- _What the exercise asks_: Reproduce every line of the listing below verbatim, leaving out the pictures.

Saved entries:

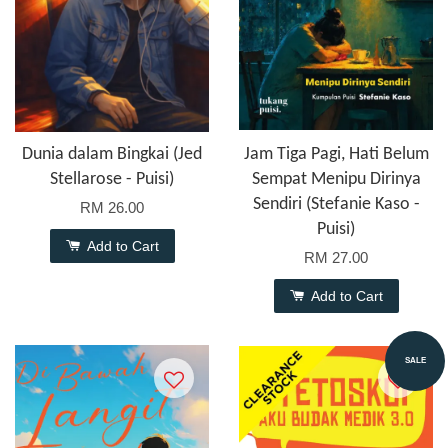
Dunia dalam Bingkai (Jed
Jam Tiga Pagi, Hati Belum
Stellarose - Puisi)
Sempat Menipu Dirinya
Sendiri (Stefanie Kaso -
RM 26.00
Puisi)
Add to Cart
RM 27.00
Add to Cart
SALE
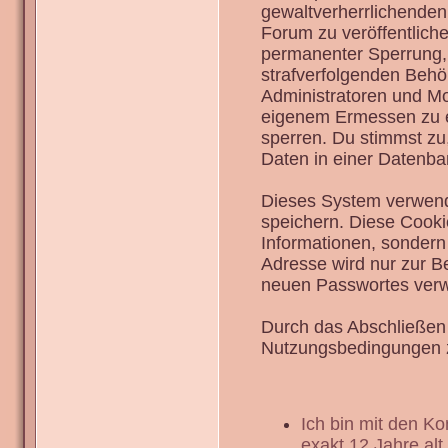
gewaltverherrlichenden
Forum zu veröffentlich
permanenter Sperrung, 
strafverfolgenden Behö
Administratoren und Mo
eigenem Ermessen zu en
sperren. Du stimmst zu
Daten in einer Datenba
Dieses System verwend
speichern. Diese Cook
Informationen, sondern
Adresse wird nur zur B
neuen Passwortes verw
Durch das Abschließen 
Nutzungsbedingungen 
Ich bin mit den K
exakt 12 Jahre alt.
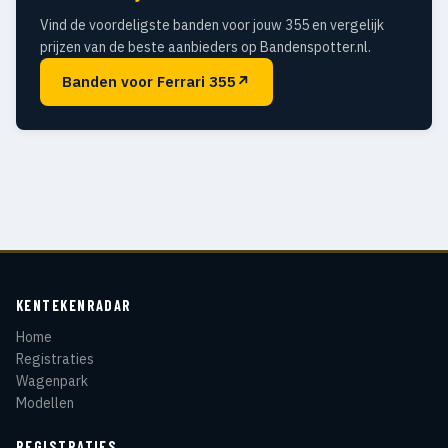
Vind de voordeligste banden voor jouw 355 en vergelijk
prijzen van de beste aanbieders op Bandenspotter.nl.
Banden voor Ferrari 355
↗
KENTEKENRADAR
Home
Registraties
Wagenpark
Modellen
REGISTRATIES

- _Solution for this task_:
Dunia dalam Bingkai (Jed
Jam Tiga Pagi, Hati Belum
Stellarose - Puisi)
Sempat Menipu Dirinya
Sendiri (Stefanie Kaso -
RM 26.00
Puisi)
Add to Cart
RM 27.00
Add to Cart
SALE
gewaltverherrlichenden
Forum zu veröffentlich
permanenter Sperrung, 
strafverfolgenden Behö
Administratoren und Mo
eigenem Ermessen zu en
sperren. Du stimmst zu
Daten in einer Datenba
Dieses System verwend
speichern. Diese Cook
Informationen, sondern
Adresse wird nur zur B
neuen Passwortes verw
Durch das Abschließen 
Nutzungsbedingungen 
Ich bin mit den K
exakt 12 Jahre alt.
Vind de voordeligste banden voor jouw 355 en vergelijk
prijzen van de beste aanbieders op Bandenspotter.nl.
Banden voor Ferrari 355
↗
KENTEKENRADAR
Home
Registraties
Wagenpark
Modellen
REGISTRATIES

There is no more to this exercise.